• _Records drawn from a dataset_
----------

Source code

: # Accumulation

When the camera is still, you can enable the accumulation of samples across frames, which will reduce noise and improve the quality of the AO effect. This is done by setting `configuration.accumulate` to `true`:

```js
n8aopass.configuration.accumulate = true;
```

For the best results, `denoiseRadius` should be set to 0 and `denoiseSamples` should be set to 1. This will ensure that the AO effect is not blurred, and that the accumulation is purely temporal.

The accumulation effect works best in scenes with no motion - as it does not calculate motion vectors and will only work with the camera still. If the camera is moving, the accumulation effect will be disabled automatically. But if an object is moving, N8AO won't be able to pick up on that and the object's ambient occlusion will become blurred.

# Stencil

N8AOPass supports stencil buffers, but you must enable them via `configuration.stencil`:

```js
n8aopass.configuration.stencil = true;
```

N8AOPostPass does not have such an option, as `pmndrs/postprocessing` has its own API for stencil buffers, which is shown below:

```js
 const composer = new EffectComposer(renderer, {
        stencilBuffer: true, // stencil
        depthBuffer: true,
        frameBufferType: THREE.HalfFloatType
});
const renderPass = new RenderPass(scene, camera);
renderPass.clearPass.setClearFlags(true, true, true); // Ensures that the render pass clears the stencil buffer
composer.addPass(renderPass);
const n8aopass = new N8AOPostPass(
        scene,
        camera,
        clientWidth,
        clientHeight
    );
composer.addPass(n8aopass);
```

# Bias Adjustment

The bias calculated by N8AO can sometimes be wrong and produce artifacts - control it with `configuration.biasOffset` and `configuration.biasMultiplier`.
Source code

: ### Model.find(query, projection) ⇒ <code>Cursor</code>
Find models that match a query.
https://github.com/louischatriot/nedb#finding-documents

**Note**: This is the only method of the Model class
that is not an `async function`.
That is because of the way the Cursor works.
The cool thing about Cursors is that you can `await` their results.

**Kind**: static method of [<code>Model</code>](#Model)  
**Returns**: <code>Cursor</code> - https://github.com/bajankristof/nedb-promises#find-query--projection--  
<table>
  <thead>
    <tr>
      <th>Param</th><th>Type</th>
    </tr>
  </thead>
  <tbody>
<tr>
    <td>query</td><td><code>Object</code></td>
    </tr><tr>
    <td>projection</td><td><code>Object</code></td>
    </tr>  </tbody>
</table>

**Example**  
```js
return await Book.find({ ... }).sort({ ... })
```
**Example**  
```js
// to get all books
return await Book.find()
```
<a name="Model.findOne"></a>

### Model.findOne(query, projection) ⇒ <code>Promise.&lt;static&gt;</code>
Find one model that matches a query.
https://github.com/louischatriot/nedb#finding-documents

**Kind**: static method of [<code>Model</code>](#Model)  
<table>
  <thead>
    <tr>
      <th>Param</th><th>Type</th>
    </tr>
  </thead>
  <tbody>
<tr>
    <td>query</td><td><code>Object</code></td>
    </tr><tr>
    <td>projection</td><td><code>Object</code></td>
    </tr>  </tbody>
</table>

----------

• _WHAT YOU ARE ASKED TO DO_
Look through the entries above; find each line with the word "which" and copy it.

• _EXERCISE RESULT_
When the camera is still, you can enable the accumulation of samples across frames, which will reduce noise and improve the quality of the AO effect. This is done by setting `configuration.accumulate` to `true`:
N8AOPostPass does not have such an option, as `pmndrs/postprocessing` has its own API for stencil buffers, which is shown below:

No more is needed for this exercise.